President Donald Trump’s attorney and one-time actual cybersecurity adviser Rudy Giuliani accused Twitter of a conspiracy after he accidentally linked text that forwarded to an anti-Trump message.
“Mueller filed an indictment just as the President left for G-20.In July he indicted the Russians who will never come here just before he left for Helsinki.Either could have been done earlier or later. Out of control!Supervision please?” Giuliani tweeted last month after former Trump attorney Michael Cohen pleaded guilty in special counsel Bob Mueller’s probe.
Because he did not put a space between G-20 and “in,” Twitter interpreted it as a domain. The .In is a domain extension for websites in India.
Someone pounced on the tweet and bought the G-20.In domain name and posted a message on the page saying “Donald J. Trump is a traitor to our country.”

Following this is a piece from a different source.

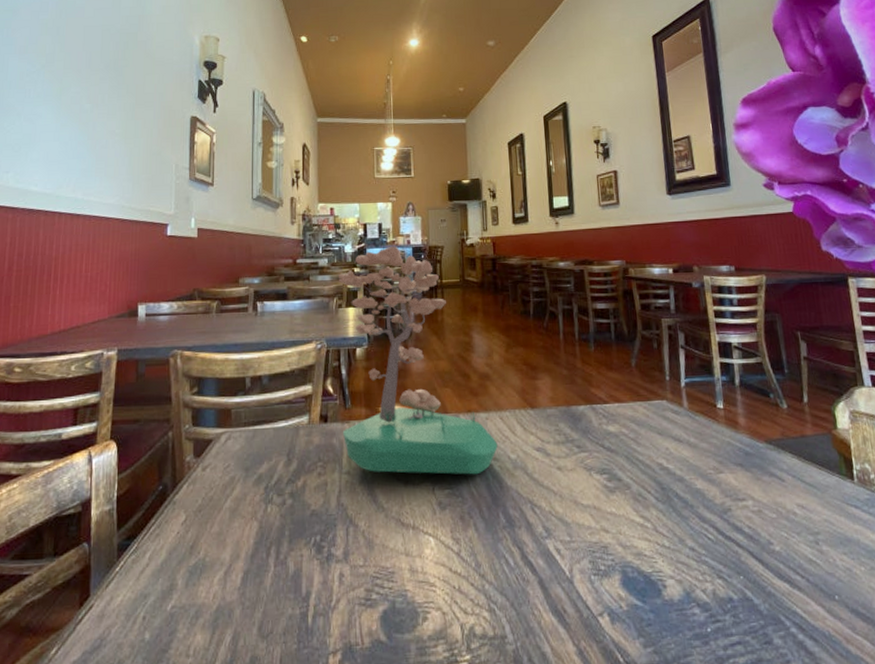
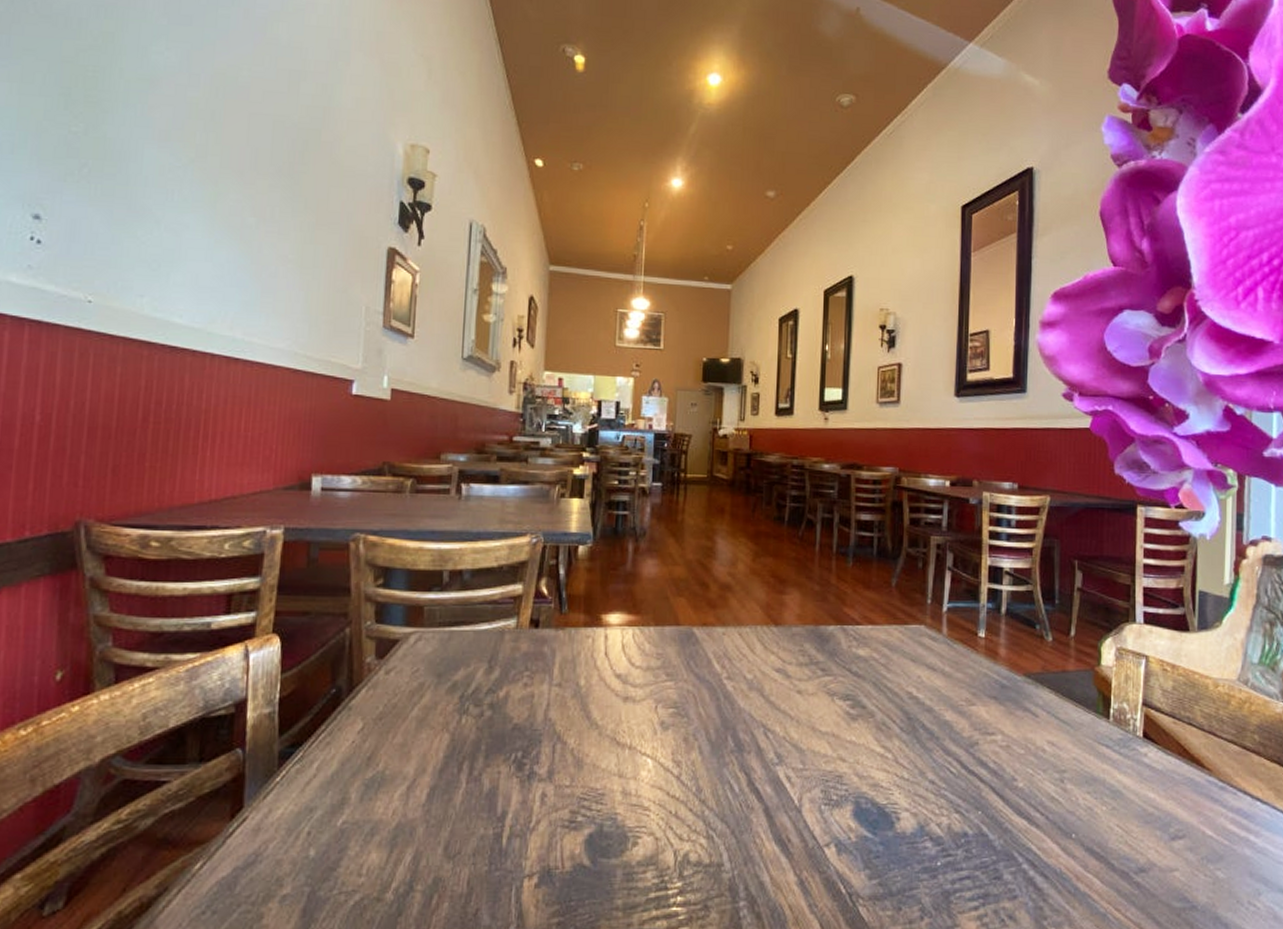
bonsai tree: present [338,245,498,475] -> none [555,429,733,694]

The former New York City mayor and, again, this can’t be stressed enough, Trump’s one-time cybersecurity adviser, responded by baselessly alleging that Twitter allowed someone to go into his tweet and change it.

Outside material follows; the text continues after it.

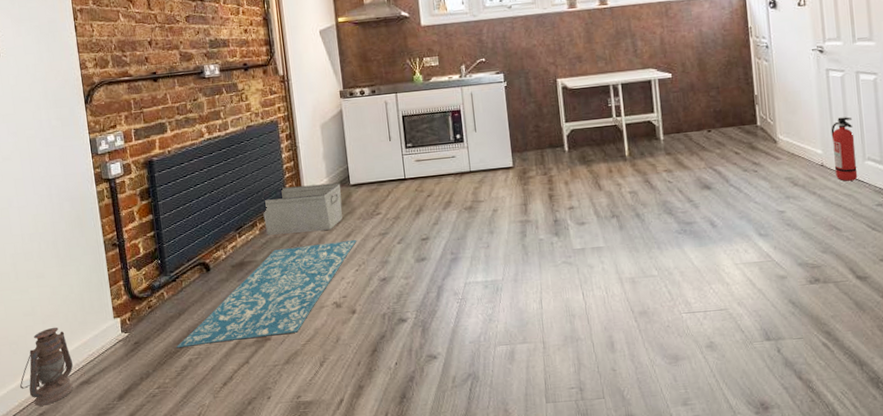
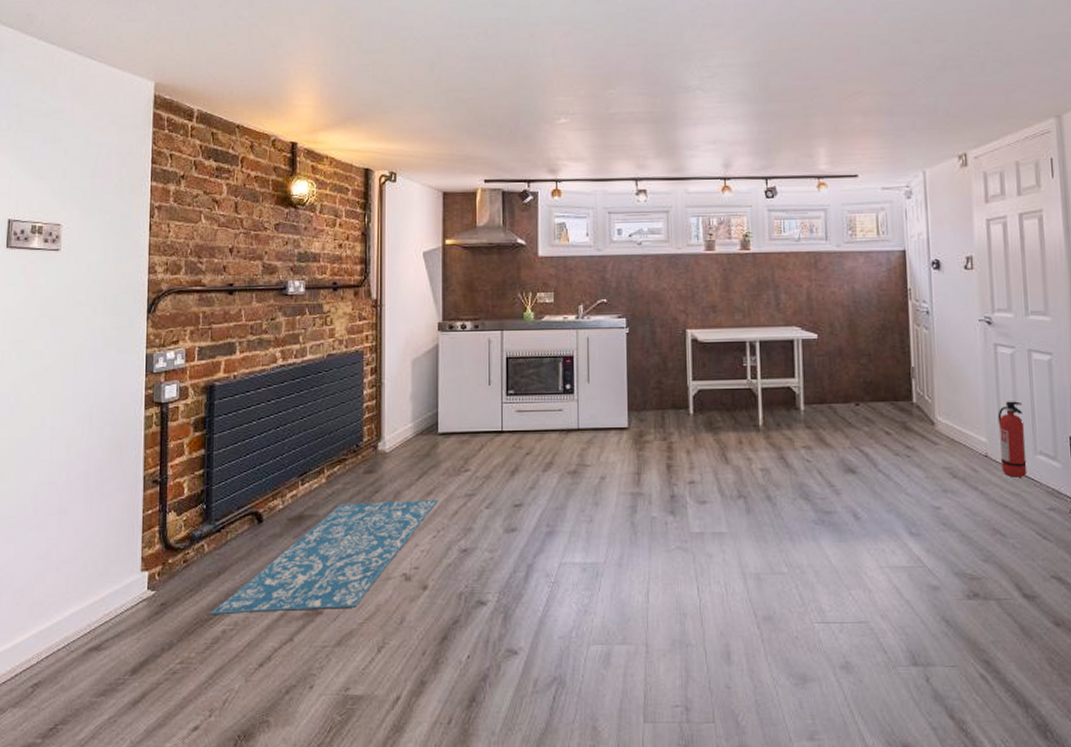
lantern: present [20,327,73,406] -> none [17,576,83,674]
storage bin: present [262,182,343,235] -> none [333,429,427,485]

“Twitter allowed someone to invade my text with a disgusting anti-President message,” he wrote. “The same thing-period no space-occurred later and it didn’t happen. Don’t tell me they are not committed cardcarrying anti-Trumpers. Time Magazine also may fit that description. FAIRNESS PLEASE.”

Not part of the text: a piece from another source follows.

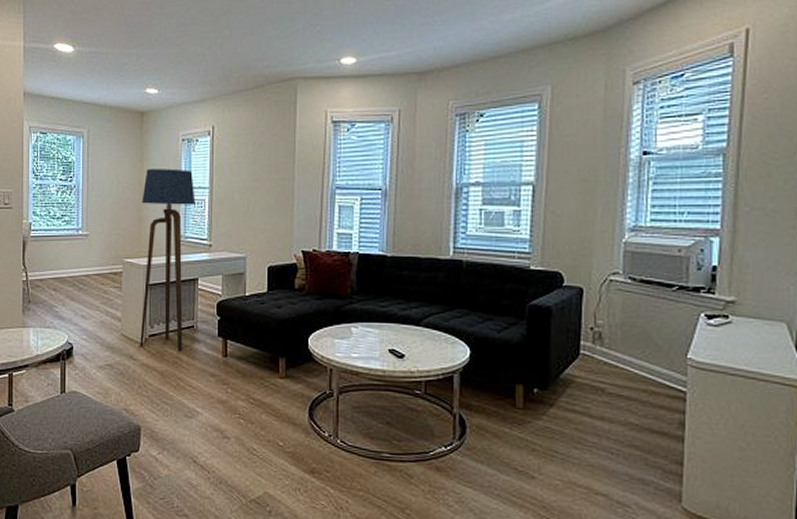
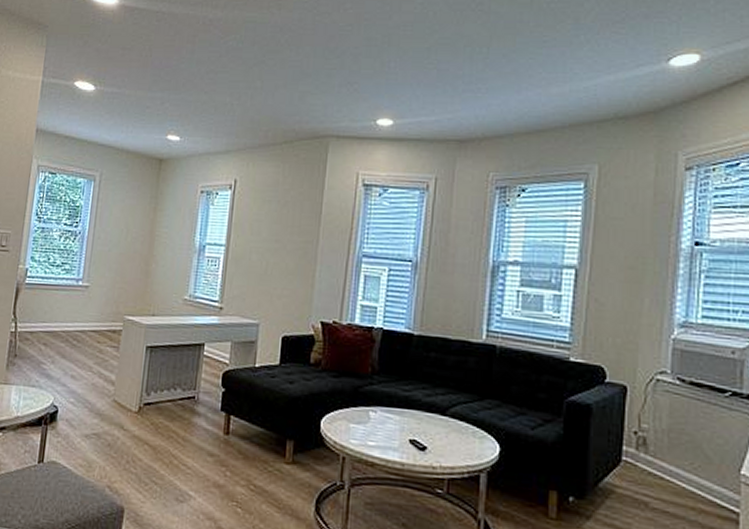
floor lamp: present [140,168,196,352] -> none [133,220,210,425]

Cybersecurity adviser mocked for not knowing how internet works:
“Giuliani is now blaming Twitter for this. The man in charge of the cyber. Just absolutely baffling,” NBC News reported Ben Collins tweeted.
“Here’s Trump’s attorney, Rudy Giuliani, calling his tweet a ‘text’ and claiming Twitter retroactively changed his tweet after he posted it. Trump is totally screwed,” writer Ally Maynard tweeted.
“The President's lawyer doesn't understand how the internet works, and also didn't bother to ask anyone before tweeting this, so if I'm Trump I feel like I'm in pretty good hands going forward,” mocked “Good Place” creator Michael Schur.